◆ **READING TEXT**
....

Wednesday, June 1, 2005

The Horrible Truth About UFOs: Miracle Visitors by Ian Watson

I had never heard or read anything about Ian Watson and his novel Miracle Visitors until I found this entry on David Pringle's 100 Best Sci-Fi Novels List:

85. Ian Watson Miracle Visitors
1977 A serious look at UFO culture, with a red Thunderbird that flies to the Moon and Back. More serious than it sounds.


It didn't take too much googling to find out that Watson is, in fact, kind of a big deal in British Sci-Fi. I blame my ignorance on the blind spot I have towards Brit Sci-Fi, in general--something I'm currently trying to make up for by, well, reading stuff like Ian Watson's Miracle Visitors.

I tend to find UFO stories scary out of all proportion. For me, Little Grey Men-style UFOs, as a concept, are more frightening to me than Stephen King-style malevolent entities, Lovecraftian creepy-crawlies, or Hannibal Lecter-type serial killers. It's almost impossible for me to read more than a few pages of a UFO story without looking up to make sure there's not a little ovoid-headed, almond-eyed creature floating outside my window and staring at me. And so even though Miracle Visitors isn't meant to be a horror novel, I kinda/sorta experienced it as one.

....

◆ **INFORMATION PROVIDED**
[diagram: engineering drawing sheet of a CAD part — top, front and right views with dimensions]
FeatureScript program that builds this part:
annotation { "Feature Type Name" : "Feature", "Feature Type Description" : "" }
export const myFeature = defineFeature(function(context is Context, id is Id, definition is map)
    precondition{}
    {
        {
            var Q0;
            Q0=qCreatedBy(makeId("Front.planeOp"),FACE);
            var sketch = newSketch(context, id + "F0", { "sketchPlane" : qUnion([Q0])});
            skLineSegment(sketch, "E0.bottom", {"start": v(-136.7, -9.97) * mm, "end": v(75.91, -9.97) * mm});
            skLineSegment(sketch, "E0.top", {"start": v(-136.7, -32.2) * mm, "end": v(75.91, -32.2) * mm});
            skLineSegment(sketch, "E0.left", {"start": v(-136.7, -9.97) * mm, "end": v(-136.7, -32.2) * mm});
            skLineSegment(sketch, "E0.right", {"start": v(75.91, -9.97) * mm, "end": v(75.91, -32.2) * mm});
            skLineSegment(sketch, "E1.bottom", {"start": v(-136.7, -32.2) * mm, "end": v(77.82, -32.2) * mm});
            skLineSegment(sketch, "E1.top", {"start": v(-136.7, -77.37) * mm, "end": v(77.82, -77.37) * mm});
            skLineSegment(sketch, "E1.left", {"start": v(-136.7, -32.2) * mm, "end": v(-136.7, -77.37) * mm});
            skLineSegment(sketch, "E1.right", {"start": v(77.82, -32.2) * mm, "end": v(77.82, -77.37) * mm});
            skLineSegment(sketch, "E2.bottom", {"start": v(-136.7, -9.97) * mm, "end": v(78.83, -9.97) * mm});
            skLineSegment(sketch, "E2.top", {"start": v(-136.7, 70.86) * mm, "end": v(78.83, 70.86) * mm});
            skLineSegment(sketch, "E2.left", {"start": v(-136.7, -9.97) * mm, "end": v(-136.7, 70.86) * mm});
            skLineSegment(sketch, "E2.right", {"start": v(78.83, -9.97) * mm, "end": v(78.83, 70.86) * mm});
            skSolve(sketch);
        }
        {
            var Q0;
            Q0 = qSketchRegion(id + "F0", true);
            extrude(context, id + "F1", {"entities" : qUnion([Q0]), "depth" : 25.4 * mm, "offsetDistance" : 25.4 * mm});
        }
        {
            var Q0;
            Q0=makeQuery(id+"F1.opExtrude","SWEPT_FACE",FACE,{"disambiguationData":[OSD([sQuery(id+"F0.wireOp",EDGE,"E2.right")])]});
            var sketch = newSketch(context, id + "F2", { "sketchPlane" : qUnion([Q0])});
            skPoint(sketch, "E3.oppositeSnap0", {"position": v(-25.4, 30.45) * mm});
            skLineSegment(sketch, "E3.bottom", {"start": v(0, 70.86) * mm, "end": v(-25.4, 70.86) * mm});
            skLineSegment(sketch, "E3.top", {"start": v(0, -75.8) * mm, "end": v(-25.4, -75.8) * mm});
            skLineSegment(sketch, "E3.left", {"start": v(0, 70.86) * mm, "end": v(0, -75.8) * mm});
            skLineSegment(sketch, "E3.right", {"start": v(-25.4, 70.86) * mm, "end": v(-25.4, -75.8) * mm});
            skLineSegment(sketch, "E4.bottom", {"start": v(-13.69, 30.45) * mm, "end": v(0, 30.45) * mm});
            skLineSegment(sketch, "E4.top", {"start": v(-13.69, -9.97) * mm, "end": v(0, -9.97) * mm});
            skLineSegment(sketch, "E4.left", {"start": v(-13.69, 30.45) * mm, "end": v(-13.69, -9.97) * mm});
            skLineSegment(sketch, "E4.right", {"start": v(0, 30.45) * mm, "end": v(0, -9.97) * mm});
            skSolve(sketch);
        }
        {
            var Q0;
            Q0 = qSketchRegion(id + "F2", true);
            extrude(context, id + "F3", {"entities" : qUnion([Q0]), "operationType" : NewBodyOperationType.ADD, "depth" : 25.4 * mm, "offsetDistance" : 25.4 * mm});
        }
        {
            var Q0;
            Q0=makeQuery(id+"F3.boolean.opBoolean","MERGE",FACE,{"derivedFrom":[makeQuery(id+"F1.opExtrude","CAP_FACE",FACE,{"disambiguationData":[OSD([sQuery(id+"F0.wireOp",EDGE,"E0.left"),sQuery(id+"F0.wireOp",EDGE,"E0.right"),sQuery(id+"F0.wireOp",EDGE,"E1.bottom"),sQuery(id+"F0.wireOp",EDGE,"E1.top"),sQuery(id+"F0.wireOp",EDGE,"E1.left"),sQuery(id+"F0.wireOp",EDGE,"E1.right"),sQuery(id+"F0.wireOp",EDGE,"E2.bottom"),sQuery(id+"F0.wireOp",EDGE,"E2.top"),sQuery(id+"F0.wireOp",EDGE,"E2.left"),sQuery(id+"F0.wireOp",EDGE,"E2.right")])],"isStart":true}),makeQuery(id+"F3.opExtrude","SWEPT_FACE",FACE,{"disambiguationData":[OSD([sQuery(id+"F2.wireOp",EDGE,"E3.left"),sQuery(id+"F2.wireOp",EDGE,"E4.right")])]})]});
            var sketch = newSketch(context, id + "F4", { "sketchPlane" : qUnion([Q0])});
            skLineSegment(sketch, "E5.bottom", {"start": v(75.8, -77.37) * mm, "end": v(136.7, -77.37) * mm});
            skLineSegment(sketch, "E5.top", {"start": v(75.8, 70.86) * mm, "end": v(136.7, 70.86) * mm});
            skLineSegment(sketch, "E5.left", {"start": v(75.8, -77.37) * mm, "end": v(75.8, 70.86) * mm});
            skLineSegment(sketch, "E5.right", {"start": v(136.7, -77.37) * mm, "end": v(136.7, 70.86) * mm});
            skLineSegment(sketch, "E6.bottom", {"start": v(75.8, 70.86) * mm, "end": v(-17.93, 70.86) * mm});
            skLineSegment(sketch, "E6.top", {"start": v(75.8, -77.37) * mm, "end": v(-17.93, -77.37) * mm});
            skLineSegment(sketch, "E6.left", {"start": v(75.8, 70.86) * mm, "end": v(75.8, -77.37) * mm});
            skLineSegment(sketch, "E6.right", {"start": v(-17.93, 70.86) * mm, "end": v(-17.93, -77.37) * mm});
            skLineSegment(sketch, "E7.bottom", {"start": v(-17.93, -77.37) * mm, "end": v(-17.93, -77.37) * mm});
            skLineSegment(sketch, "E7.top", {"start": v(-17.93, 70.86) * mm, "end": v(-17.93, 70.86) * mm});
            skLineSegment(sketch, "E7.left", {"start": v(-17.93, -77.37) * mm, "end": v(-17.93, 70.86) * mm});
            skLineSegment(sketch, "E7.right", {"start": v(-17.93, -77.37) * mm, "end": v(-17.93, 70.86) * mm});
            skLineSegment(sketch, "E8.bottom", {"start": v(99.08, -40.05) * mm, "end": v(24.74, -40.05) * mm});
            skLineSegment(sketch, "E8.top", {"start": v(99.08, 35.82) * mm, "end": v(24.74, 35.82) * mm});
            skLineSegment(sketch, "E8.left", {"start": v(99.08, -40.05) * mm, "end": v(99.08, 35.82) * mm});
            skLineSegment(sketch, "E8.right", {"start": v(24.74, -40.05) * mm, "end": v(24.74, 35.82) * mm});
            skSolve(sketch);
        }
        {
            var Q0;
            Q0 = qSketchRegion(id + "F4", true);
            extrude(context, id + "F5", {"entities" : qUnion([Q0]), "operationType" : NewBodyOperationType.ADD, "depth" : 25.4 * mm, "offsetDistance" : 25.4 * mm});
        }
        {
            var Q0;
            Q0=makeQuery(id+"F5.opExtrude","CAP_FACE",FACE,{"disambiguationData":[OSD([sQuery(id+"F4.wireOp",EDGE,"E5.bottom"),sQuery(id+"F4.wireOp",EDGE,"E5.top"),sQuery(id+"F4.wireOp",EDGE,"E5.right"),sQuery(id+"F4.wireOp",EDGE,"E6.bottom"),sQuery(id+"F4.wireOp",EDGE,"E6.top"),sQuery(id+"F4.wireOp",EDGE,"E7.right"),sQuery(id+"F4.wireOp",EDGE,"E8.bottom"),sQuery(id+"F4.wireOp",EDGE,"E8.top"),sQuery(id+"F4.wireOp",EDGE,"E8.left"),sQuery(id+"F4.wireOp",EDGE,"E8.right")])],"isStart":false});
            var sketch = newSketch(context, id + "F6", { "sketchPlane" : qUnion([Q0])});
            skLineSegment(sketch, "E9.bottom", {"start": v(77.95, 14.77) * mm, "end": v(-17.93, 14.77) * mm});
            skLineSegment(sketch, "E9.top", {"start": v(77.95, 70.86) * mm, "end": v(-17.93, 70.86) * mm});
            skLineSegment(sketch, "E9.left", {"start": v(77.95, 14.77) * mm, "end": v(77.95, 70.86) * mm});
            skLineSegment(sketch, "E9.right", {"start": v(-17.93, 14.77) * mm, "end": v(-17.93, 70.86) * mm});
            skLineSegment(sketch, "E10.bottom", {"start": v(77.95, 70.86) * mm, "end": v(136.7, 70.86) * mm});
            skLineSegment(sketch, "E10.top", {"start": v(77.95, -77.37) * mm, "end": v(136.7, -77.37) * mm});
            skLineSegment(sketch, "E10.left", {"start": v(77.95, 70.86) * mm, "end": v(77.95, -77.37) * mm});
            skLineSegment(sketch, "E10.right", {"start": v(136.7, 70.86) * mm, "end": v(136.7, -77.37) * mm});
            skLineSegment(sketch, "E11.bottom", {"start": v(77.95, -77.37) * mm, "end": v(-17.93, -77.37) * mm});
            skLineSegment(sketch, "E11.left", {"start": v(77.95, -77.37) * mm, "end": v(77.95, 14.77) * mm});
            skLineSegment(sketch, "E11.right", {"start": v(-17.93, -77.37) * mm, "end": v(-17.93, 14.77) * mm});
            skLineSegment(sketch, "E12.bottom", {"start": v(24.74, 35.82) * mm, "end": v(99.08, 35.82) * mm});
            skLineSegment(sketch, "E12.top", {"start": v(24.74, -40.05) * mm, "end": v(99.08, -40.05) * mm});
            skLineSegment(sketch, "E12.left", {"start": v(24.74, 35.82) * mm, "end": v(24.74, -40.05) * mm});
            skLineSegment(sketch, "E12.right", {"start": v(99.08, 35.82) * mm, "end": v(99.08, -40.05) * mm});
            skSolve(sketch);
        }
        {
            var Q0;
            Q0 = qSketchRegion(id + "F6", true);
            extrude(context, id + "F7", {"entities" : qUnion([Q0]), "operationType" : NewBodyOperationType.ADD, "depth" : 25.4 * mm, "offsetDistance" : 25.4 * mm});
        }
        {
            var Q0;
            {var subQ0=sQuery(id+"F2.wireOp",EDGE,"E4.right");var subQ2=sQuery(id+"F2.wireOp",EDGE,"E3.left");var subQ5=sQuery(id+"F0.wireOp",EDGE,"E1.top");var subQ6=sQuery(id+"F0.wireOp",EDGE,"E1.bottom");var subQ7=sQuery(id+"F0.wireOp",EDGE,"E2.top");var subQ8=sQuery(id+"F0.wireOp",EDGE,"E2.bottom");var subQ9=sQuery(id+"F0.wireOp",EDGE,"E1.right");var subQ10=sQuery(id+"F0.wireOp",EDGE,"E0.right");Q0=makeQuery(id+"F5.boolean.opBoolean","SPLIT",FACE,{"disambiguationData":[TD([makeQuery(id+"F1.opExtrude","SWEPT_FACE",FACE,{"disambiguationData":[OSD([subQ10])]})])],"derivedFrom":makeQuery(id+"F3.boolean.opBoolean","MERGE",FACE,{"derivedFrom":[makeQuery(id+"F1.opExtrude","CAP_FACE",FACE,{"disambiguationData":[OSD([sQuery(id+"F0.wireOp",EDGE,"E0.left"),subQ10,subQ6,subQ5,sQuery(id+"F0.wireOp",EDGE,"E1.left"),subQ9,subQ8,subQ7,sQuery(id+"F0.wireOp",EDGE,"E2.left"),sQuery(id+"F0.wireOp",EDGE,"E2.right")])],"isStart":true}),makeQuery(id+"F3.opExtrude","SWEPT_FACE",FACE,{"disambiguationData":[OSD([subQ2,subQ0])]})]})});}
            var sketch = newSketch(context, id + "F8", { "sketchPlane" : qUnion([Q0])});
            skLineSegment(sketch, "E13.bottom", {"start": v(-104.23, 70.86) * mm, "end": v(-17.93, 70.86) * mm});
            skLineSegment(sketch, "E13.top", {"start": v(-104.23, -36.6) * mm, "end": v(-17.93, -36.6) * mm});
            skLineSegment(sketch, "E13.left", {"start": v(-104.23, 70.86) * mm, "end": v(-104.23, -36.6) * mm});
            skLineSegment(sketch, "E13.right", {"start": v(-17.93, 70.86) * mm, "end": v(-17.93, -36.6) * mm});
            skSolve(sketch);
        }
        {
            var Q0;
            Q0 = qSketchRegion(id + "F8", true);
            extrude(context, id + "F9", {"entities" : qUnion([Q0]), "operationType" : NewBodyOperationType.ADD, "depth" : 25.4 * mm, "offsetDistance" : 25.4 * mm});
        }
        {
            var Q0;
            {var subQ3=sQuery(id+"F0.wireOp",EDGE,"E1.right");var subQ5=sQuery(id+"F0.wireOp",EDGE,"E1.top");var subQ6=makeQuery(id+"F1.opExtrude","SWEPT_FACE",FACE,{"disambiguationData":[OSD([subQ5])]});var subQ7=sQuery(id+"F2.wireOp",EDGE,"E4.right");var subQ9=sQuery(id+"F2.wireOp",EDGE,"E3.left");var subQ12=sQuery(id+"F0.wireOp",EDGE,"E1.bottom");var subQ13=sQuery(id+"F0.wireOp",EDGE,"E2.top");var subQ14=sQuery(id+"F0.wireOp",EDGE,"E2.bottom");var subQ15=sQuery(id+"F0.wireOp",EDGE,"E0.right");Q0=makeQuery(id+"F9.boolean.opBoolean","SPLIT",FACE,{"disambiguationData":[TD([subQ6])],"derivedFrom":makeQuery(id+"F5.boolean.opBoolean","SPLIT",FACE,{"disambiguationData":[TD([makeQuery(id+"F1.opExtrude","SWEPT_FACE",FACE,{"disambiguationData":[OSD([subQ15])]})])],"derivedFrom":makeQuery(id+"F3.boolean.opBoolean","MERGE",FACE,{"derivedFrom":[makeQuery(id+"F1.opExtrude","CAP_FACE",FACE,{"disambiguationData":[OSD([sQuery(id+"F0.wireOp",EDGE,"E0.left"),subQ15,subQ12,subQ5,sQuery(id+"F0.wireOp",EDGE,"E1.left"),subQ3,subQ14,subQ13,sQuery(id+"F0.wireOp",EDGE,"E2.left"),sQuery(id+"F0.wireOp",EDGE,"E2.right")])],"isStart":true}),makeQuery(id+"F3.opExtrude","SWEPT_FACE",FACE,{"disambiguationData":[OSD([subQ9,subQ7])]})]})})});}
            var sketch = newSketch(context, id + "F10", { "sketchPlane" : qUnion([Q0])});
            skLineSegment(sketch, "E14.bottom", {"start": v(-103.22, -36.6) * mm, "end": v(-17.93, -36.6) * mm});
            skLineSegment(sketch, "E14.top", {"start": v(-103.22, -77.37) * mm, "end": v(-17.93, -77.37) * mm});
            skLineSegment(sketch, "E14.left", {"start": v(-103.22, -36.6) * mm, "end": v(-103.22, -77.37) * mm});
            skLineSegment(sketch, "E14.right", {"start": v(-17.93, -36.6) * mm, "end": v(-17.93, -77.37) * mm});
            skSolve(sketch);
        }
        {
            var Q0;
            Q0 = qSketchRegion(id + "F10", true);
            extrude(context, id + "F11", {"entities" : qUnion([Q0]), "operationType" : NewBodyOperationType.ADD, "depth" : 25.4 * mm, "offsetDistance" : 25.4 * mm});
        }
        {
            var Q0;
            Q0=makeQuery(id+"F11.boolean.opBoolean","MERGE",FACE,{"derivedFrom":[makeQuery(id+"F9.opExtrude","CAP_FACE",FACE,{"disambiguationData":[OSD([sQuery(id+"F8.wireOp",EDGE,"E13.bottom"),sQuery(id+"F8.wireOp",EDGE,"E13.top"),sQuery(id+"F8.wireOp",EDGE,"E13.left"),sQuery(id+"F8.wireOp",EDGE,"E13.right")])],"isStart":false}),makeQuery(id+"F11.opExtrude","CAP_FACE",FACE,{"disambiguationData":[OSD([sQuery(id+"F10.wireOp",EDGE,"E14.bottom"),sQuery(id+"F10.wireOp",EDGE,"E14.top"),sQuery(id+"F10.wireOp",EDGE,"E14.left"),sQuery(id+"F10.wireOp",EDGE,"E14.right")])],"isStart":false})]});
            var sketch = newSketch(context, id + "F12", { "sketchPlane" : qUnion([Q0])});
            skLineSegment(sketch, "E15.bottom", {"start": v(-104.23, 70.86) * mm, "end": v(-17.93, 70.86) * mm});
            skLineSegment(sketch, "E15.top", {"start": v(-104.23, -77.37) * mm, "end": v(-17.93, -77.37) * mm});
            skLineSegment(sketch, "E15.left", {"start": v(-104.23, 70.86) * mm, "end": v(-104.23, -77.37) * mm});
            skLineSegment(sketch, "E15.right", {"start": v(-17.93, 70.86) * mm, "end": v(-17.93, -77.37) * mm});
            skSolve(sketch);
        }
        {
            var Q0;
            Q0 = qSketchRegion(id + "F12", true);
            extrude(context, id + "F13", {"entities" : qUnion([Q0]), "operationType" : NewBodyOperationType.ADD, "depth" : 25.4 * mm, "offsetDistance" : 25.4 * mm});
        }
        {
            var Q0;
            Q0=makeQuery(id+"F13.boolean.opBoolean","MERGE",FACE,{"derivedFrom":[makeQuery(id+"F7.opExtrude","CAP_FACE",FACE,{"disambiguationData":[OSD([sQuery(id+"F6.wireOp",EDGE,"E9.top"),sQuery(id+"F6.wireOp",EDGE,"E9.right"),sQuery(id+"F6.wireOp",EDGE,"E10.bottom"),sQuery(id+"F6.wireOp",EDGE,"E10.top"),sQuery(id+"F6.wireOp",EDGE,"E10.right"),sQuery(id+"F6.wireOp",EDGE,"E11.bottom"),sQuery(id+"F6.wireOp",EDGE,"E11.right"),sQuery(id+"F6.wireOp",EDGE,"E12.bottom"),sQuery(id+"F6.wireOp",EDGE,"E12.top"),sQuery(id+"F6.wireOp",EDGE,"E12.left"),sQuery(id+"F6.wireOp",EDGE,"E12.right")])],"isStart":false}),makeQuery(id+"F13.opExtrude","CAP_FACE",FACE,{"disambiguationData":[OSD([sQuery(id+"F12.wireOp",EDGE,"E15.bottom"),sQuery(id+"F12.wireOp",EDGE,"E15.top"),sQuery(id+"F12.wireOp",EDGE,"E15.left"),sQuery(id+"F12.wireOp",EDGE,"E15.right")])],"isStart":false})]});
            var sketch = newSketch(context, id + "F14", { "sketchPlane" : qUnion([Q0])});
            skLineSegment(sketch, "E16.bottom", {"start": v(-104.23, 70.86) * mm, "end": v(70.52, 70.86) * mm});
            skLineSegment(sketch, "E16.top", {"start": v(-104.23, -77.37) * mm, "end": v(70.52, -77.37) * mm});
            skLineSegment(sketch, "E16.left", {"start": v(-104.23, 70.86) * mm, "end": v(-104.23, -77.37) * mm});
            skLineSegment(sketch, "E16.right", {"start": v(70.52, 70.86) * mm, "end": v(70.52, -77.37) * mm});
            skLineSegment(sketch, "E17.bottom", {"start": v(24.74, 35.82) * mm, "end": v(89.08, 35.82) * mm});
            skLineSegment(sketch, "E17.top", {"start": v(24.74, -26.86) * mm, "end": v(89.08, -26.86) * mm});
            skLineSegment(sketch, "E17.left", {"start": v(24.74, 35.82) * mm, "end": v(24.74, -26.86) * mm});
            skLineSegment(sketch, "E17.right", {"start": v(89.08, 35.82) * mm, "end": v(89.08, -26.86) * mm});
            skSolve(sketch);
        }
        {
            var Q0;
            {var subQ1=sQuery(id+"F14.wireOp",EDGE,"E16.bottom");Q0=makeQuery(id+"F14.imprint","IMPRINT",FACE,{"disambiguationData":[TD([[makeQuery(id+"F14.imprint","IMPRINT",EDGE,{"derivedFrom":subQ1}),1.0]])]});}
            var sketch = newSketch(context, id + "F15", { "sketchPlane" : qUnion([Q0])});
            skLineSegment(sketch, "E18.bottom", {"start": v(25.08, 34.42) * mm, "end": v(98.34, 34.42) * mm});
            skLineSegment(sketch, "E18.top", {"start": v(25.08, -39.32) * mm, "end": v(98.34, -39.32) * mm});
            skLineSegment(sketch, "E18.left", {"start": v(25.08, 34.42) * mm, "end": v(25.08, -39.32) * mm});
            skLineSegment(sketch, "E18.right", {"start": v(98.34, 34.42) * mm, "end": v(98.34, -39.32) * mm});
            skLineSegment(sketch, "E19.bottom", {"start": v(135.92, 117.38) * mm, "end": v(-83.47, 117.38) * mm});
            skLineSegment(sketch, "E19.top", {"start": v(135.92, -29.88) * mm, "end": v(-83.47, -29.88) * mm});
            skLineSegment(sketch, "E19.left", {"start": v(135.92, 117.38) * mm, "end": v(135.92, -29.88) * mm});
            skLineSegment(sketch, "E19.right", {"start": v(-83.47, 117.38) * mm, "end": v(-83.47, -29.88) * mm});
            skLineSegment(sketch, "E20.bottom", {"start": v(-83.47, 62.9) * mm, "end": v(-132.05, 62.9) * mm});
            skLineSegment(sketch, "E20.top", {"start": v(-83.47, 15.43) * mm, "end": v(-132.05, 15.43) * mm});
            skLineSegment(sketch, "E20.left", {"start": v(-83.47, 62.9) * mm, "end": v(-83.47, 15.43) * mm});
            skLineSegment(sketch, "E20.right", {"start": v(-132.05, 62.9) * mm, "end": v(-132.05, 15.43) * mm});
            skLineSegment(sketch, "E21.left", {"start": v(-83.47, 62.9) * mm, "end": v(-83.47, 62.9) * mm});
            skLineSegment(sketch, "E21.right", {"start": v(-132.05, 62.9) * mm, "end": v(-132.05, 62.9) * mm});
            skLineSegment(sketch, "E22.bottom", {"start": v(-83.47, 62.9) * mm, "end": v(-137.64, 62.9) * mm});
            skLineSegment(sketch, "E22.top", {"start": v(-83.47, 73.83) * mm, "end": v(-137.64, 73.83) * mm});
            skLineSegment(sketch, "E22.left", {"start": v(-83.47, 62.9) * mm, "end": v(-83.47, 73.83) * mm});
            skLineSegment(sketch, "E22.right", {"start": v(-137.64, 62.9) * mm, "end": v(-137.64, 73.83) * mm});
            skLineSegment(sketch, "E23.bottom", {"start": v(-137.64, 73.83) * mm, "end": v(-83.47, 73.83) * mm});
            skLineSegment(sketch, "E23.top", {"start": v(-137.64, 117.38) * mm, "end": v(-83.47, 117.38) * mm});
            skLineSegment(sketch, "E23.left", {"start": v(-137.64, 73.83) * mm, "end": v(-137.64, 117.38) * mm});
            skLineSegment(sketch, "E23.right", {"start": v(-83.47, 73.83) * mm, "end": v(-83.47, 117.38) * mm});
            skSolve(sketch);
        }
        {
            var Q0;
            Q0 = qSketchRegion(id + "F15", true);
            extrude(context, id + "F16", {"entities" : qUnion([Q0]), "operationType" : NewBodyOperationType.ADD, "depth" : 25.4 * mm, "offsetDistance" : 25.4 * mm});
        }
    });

....

◆ **DESCRIPTION OF THE TASK**
Pick up the blog review of Ian Watson's Miracle Visitors after its last sentence and keep writing it in the same voice.

◆ **RESPONSE TO THE EXERCISE**
However, I suppose the book would be better classified as "Metaphysical Sci-Fi": its real concerns are the nature of reality and of our consciousness of reality. It reads a lot like one of Philip K. Dick's "religious" books, although it's more coherent, probably because Watson, unlike the probably psychotic PKD, is able to maintain some objectivity towards the metaphysical model the novel proposes. It's also reminiscent of some of Robert Anton Wilson's books, sans gonzo grandstanding.

I have to admit that I probably would've been much more excited about the book if I had read it back when I was in college, but, since then, I've lost the taste for New Agey-expansion-of-consciousness-type stories. That said, Miracle Visitors is a pretty solid example of the genre: its ideas are interesting and clearly presented--although not, at this point in time, all that exciting or groundbreaking--and, more importantly, the story itself is quite good. The first two-thirds are filled with genuinely frightening moments, and, overall, the book is very well constructed (which is more than you can say about a lot of novels by Philip K. Dick and his heirs).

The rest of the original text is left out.